Tampoco pueden negarse los grandes avances en infraestructura, no en alusión a los estadios, costeados por todos nosotros, sino en los lugares de entrenamiento. El Centro Deportivo Azul de Universidad de Chile, el Monasterio Celeste de O’Higgins y el flamante complejo Las Rosas de Coquimbo Unido son claros ejemplos del avance y, en consecuencia, de mejores condiciones para los trabajadores.
Ahora, tampoco hay que ser ciegos. También están metidas en la industria personas a las que poco y nada les interesa el desarrollo de la actividad, empresarios y representantes que se pasan por donde ustedes saben a los hinchas y a las reglas, y que cada cierto tiempo están involucrados en alguna polémica extrafutbolística.
Igualmente, no hay que olvidar la pobre promoción de juveniles, la base de cualquier proyecto exitoso.
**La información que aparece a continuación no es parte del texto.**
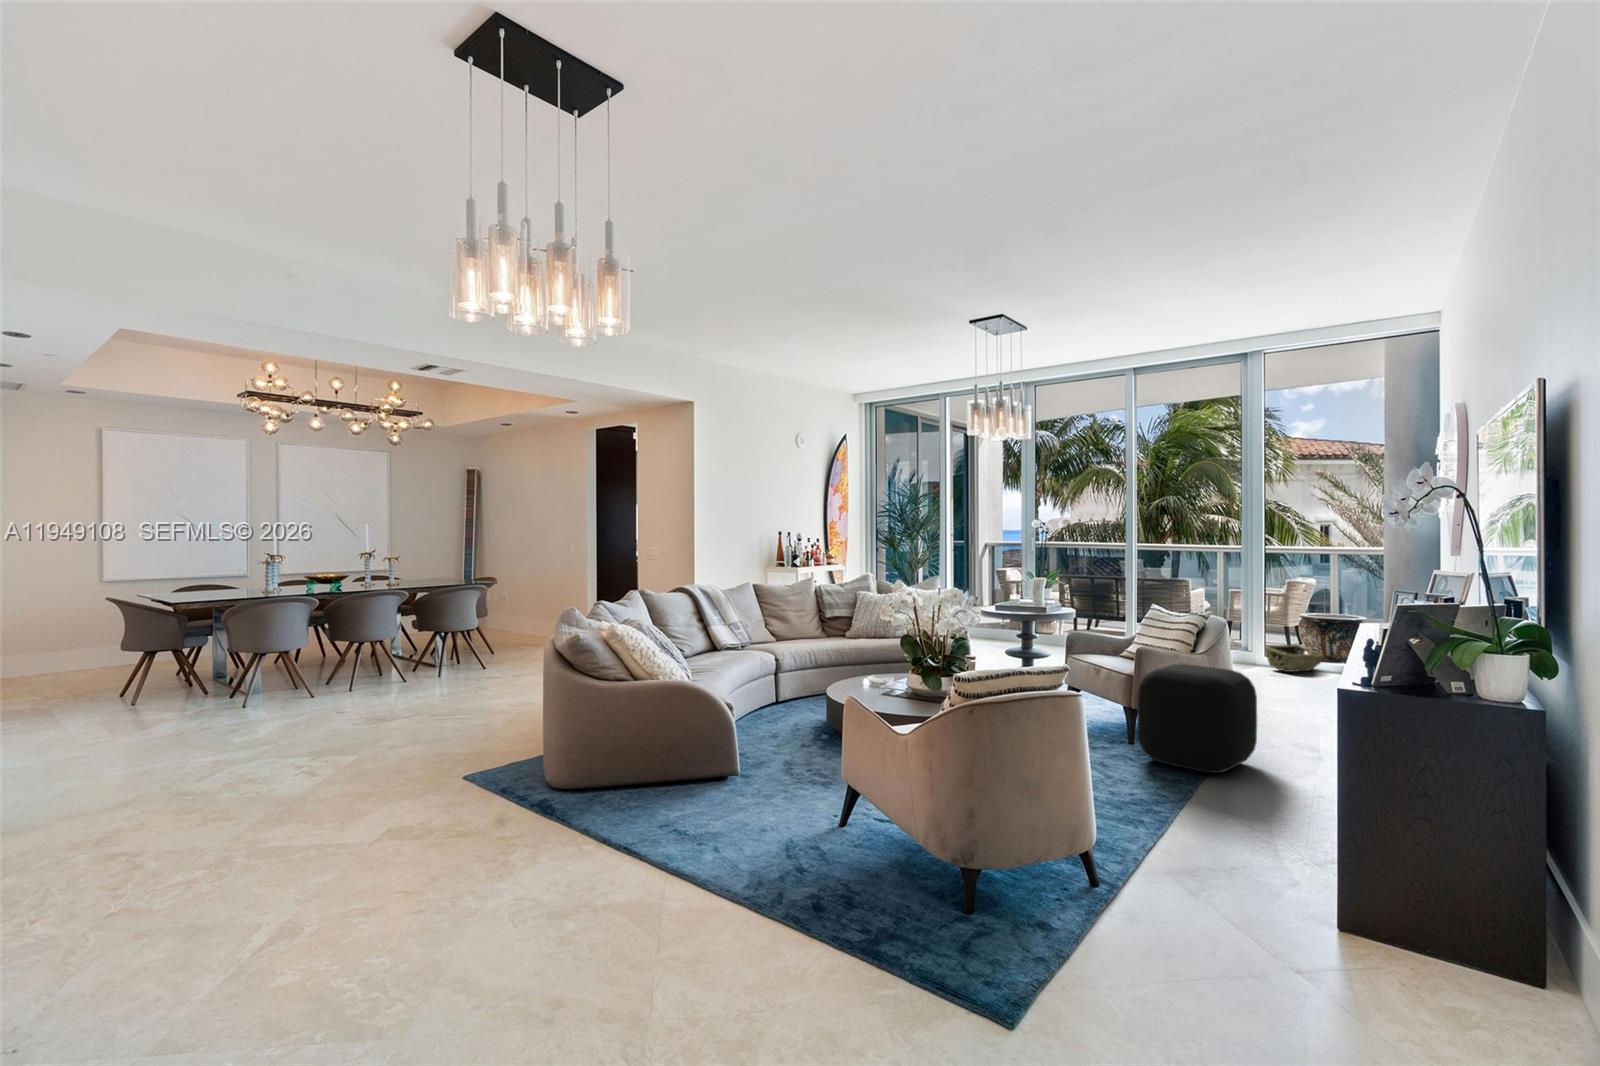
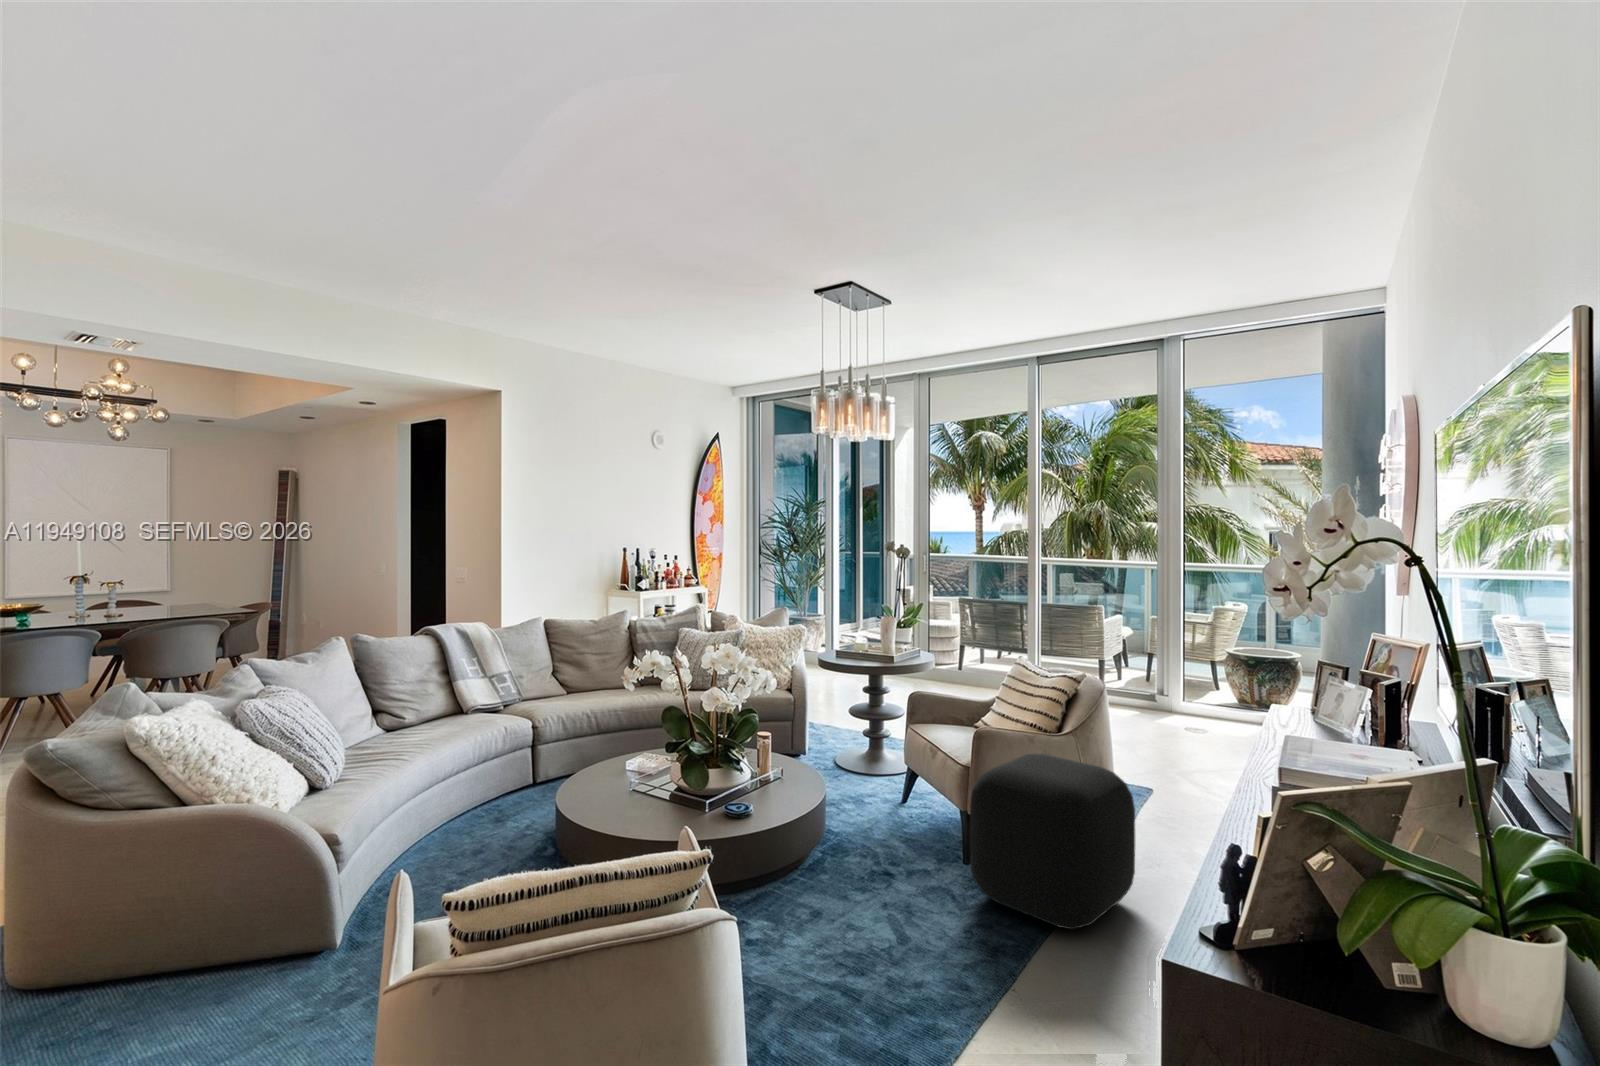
woven basket: present [1265,645,1324,672] -> none [1182,687,1253,722]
Talento hay, lo que no hay es convicción para hacerlos jugar con regularidad, lo cual se da cuando no rinde un refuerzo, y, de resultar la apuesta joven, se vende rápido.
¿A qué voy con todo esto? A que en días donde se traza el futuro de Colo Colo y la “U”, con nuevos dueños, no importa tanto el modelo de las sociedades anónimas, sino sus actores. No todo es blanco o negro, es cosa de cruzar la ciudad hasta la precordillera.